Bab ini berfokus pada istilah operasional manajemen konflik dan taktik negosiasi yang
diterapkan pada praktik public relations. Disini akan membahas bagaimana menelusuri taktik
tersebut melalui model dua arah (Two-Way Model) dan motif campuran (Mixed Motives),
serta meninjau kembali studi terbaru tentang public relations dan resolusi konflik di tingkat
domestik dan internasional. Manfaatnya adalah dalam membangun hubungan jangka panjang
dengan publik strategis berdasarkan komunikasi dua arah, pemecahan masalah, kepercayaan,
perencanaan strategis, dan pengendalian mutualitas.
o Resolusi konflik dalam public relations berkembang dari empat model public
relations (J. Grunig & Hunt, 1984). Yang paling canggih dari keempat model
tersebut adalah model two-way asymmetrical (dua arah asimetris) dan two-way
symmetrical (dua arah simetris).
o Model PR terbaru yang menggabungkan kedua model ini adalah model baru
simetri sebagai praktik dua arah (Dozier et al., 1995). Model ini didasarkan pada
studi Excellence (J. Grunig, 1992c) dan penelitian oleh Murphy (1991)
menggunakan teori permainan untuk menguji model dua arah. Dalam model
baru praktik komunikasi dua arah, zona win-win menggunakan negosiasi dan
kompromi untuk memungkinkan organisasi menemukan titik temu di antara
kepentingan mereka yang terpisah dan terkadang bertentangan. Model tersebut
membedakan model two way-asymmetrical dengan model two-way
symmetrical. Dengan demikian, tidak mengecualikan penggunaan cara
asimetris untuk mencapai tujuan yang simetris.

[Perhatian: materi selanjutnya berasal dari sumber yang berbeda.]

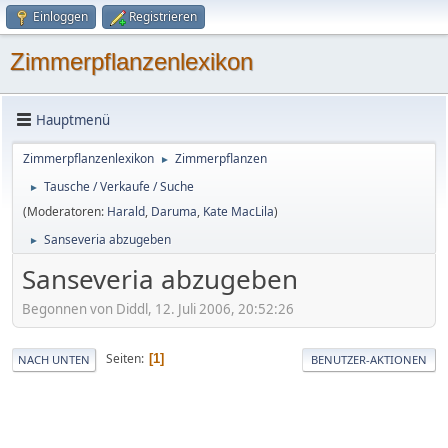
Einloggen
Registrieren
Zimmerpflanzenlexikon
Hauptmenü
Zimmerpflanzenlexikon
Zimmerpflanzen
►
Tausche / Verkaufe / Suche
►
(Moderatoren:
Harald
,
Daruma
,
Kate MacLila
)
Sanseveria abzugeben
►
Sanseveria abzugeben
Begonnen von Diddl, 12. Juli 2006, 20:52:26
Seiten
1
NACH UNTEN
BENUTZER-AKTIONEN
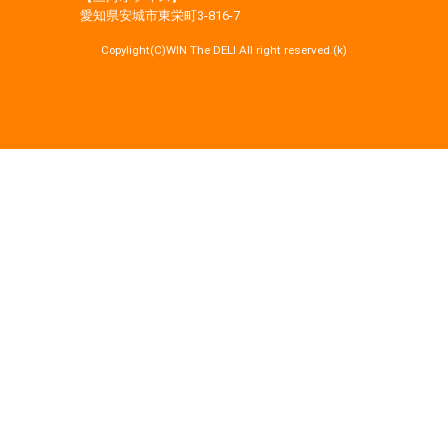
愛知県安城市東栄町3‐816‐7
Copylight(C)WIN The DELI All right reserved.(k)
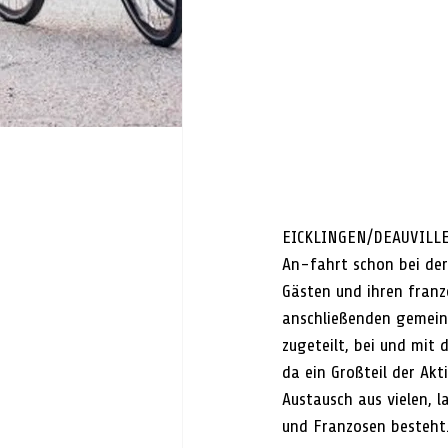
EICKLINGEN/DEAUVILLE
An-fahrt schon bei de
Gästen und ihren franz
anschließenden gemeins
zugeteilt, bei und mit 
da ein Großteil der Akt
Austausch aus vielen,
und Franzosen besteht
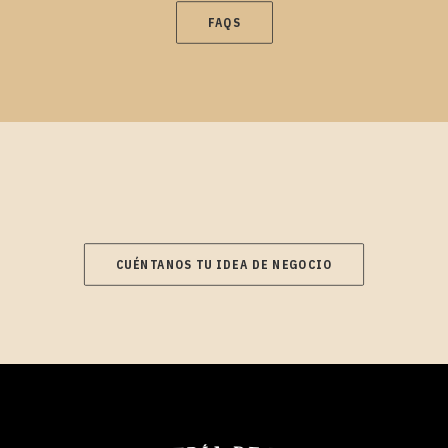
FAQS
CUÉNTANOS TU IDEA DE NEGOCIO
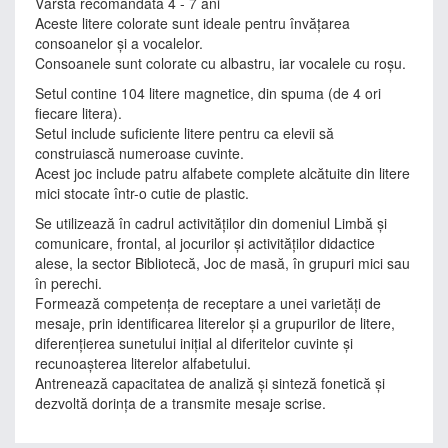
Vârsta recomandată 4 - 7 ani
Aceste litere colorate sunt ideale pentru învăţarea
consoanelor şi a vocalelor.
Consoanele sunt colorate cu albastru, iar vocalele cu roşu.
Setul contine 104 litere magnetice, din spuma (de 4 ori
fiecare litera).
Setul include suficiente litere pentru ca elevii să
construiască numeroase cuvinte.
Acest joc include patru alfabete complete alcătuite din litere
mici stocate într-o cutie de plastic.
Se utilizează în cadrul activităţilor din domeniul Limbă şi
comunicare, frontal, al jocurilor şi activităţilor didactice
alese, la sector Bibliotecă, Joc de masă, în grupuri mici sau
în perechi.
Formează competenţa de receptare a unei varietăţi de
mesaje, prin identificarea literelor şi a grupurilor de litere,
diferenţierea sunetului iniţial al diferitelor cuvinte şi
recunoaşterea literelor alfabetului.
Antrenează capacitatea de analiză şi sinteză fonetică şi
dezvoltă dorinţa de a transmite mesaje scrise.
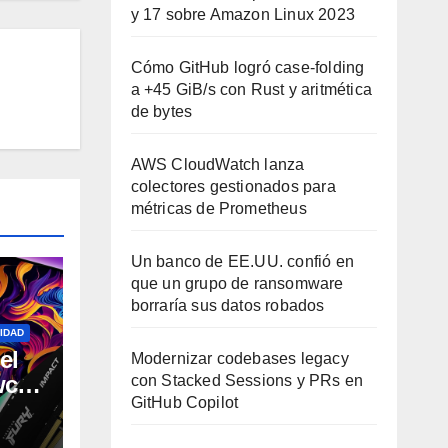
y 17 sobre Amazon Linux 2023
Cómo GitHub logró case-folding
a +45 GiB/s con Rust y aritmética
de bytes
AWS CloudWatch lanza
colectores gestionados para
métricas de Prometheus
Un banco de EE.UU. confió en
que un grupo de ransomware
borraría sus datos robados
IDAD
el
Modernizar codebases legacy
ctl
con Stacked Sessions y PRs en
GitHub Copilot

o J.Grunig dkk. (1991b) dan Murphy (1991) menyarankan bahwa versi motif
campuran dari model two-way symmetrical mungkin lebih menggambarkan apa
yang terjadi dalam praktik PR yang sebenarnya karena menggabungkan taktik
asimetris dan simetris.
o Menggunakan motif campuran, Murphy (1991) mengatakan bahwa masing-
masing pihak dalam hubungan pemangku kepentingan mempertahankan rasa
kepentingannya sendiri yang kuat, namun masing-masing termotivasi untuk
bekerja sama secara terbatas untuk mencapai setidaknya beberapa resolusi
konflik. Pihak-pihak dalam konflik, sebuah organisasi dan publik strategisnya,
bertindak sebagai antagonis kooperatif (Raiffa, 1982).

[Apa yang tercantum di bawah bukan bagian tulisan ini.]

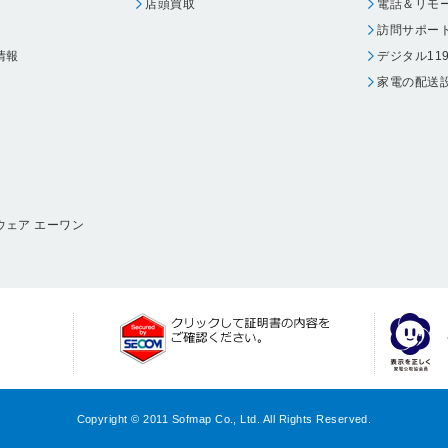
店頭買取
電話＆リモ
訪問サポー
情報
デジタル11
家電の配送
ウェア エーワン
Copyright © 2011 Sofmap Co., Ltd. All Rights Reserved.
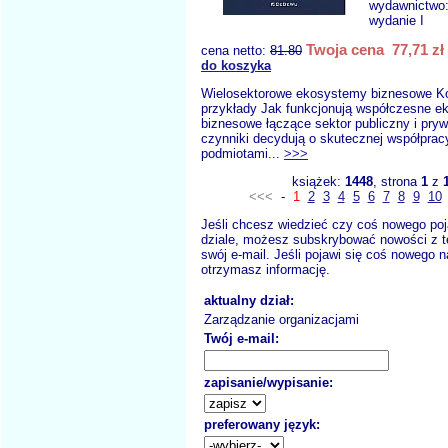
wydawnictwo
wydanie I
Twoja cena 77,71 zł
cena netto:
81.80
do koszyka
Wielosektorowe ekosystemy biznesowe Ko
przykłady Jak funkcjonują współczesne 
biznesowe łączące sektor publiczny i pry
czynniki decydują o skutecznej współpra
podmiotami...
>>>
książek:
1448
, strona
1
z
<<<
-
1
2
3
4
5
6
7
8
9
10
Jeśli chcesz wiedzieć czy coś nowego poj
dziale, możesz subskrybować nowości z t
swój e-mail. Jeśli pojawi się coś nowego n
otrzymasz informację.
aktualny dział:
Zarządzanie organizacjami
Twój e-mail:
zapisanie/wypisanie:
preferowany język:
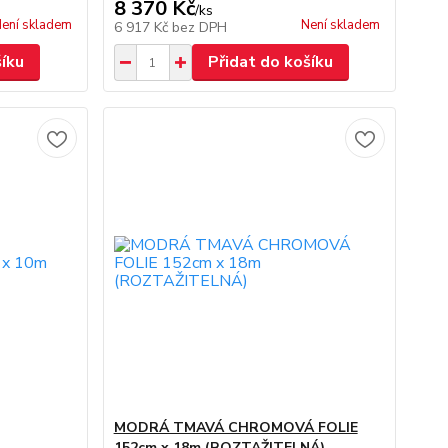
8 370 Kč
/
ks
ení skladem
Není skladem
6 917 Kč
bez DPH
šíku
Přidat do košíku
MODRÁ TMAVÁ CHROMOVÁ FOLIE
152cm x 18m (ROZTAŽITELNÁ)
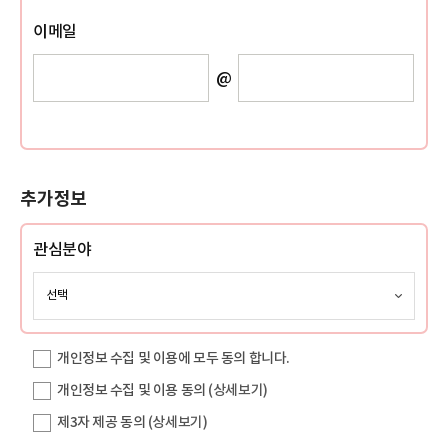
이메일
@
추가정보
관심분야
개인정보 수집 및 이용에 모두 동의 합니다.
개인정보 수집 및 이용 동의
(상세보기)
제3자 제공 동의
(상세보기)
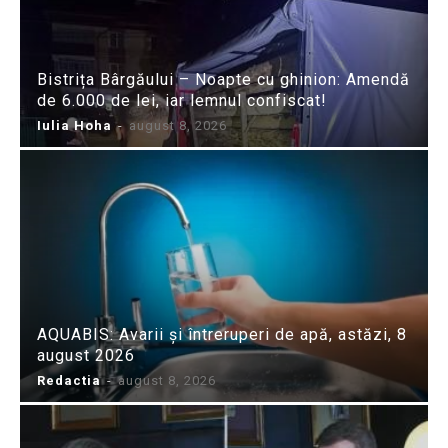
Bistrița Bârgăului – Noapte cu ghinion: Amendă
de 6.000 de lei, iar lemnul confiscat!
Iulia Hoha
-
august 8, 2026
AQUABIS: Avarii și întreruperi de apă, astăzi, 8
august 2026
Redactia
-
august 8, 2026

o Model tersebut diadaptasi dari sejumlah sumber yang berasal dari versi Thomas
(1976) terlengkap. Dalam model ini, dimensi didefinisikan untuk bersaing,
bekerja sama, menghindari, mengakomodasi, dan kompromi. Ploughman
(1995) menambahkan dua taktik negosiasi: apa yang Fisher dan Brown (1988)

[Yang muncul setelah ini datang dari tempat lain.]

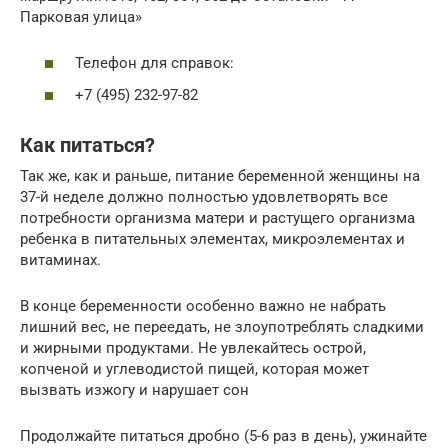
Парковая улица»
Телефон для справок:
+7 (495) 232-97-82
Как питаться?
Так же, как и раньше, питание беременной женщины на
37-й неделе должно полностью удовлетворять все
потребности организма матери и растущего организма
ребенка в питательных элементах, микроэлементах и
витаминах.
В конце беременности особенно важно не набрать
лишний вес, не переедать, не злоупотреблять сладкими
и жирными продуктами. Не увлекайтесь острой,
копченой и углеводистой пищей, которая может
вызвать изжогу и нарушает сон
Продолжайте питаться дробно (5-6 раз в день), ужинайте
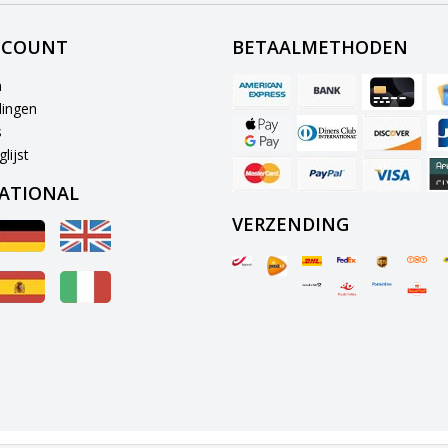
CCOUNT
BETAALMETHODEN
n
lingen
s
lijst
ATIONAL
VERZENDING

sebut sebagai konstruktif tanpa syarat dan apa yang Covey (1989) sebut
sebagai win-win solution atau no deal (tidak ada kesepakatan).
o Setiap hubungan jangka panjang, apakah itu antara manajer public relations dan
koalisi dominan atau antara organisasi dan publik strategisnya, sebagian besar
bergantung pada aktivitas yang secara timbal balik positif untuk kelangsungan
hidupnya.
o Pada awal abad ke-21, komunikasi massa global dan wilayah yang saling
bergantung berkembang ke luar menjadi ekonomi global yang didominasi oleh
perusahaan transnasional dan organisasi nonpemerintah yang saling terkait
serta organisasi nonpemerintah lainnya. Tidak ada pemerintah atau organisasi
yang dapat bertahan hidup sendiri saat ini.
o Berurusan dengan entitas global semacam itu membawa serangkaian tantangan
baru bagi public relations. Budaya adalah kekuatan yang kuat membentuk
pikiran, persepsi, perilaku, dan komunikasi. Model public relations lain yang
relevan dengan perluasan negosiasi dalam skala global adalah model pengaruh
pribadi.
o Menurut Rubin dan Salacuse (1993), asumsi budaya yang salah mencakup
pemikiran bahwa budaya adalah satu-satunya hal yang penting dalam negosiasi
atau menganggap bahwa budaya tidak penting. Kesalahan lain termasuk
berpikir bahwa budaya hanyalah penghalang atau bahwa negosiasi lintas
budaya dapat ditingkatkan dengan membaca beberapa buku "bagaimana cara
melakukan sesuatu" yang bisa dibeli di ruang tunggu keberangkatan bandara.
F. Tujuan Baru
3. Bagi hampir semua organisasi, menjadi lebih dikenal berarti lebih disukai.
Seperti yang dikatakan J. Grunig (1993d), Jika PR dipraktikkan sesuai dengan
prinsip-prinsip manajemen strategis, tanggung jawab publik, dan model two-
way symmetrical, yang merupakan elemen penting dari sistem komunikasi
global—memfasilitasi komunikasi yang membantu [untuk] membangun
hubungan antara organisasi dan publik dan untuk mengembangkan kebijakan
yang bertanggung jawab kepada publik tersebut, (hal. 157).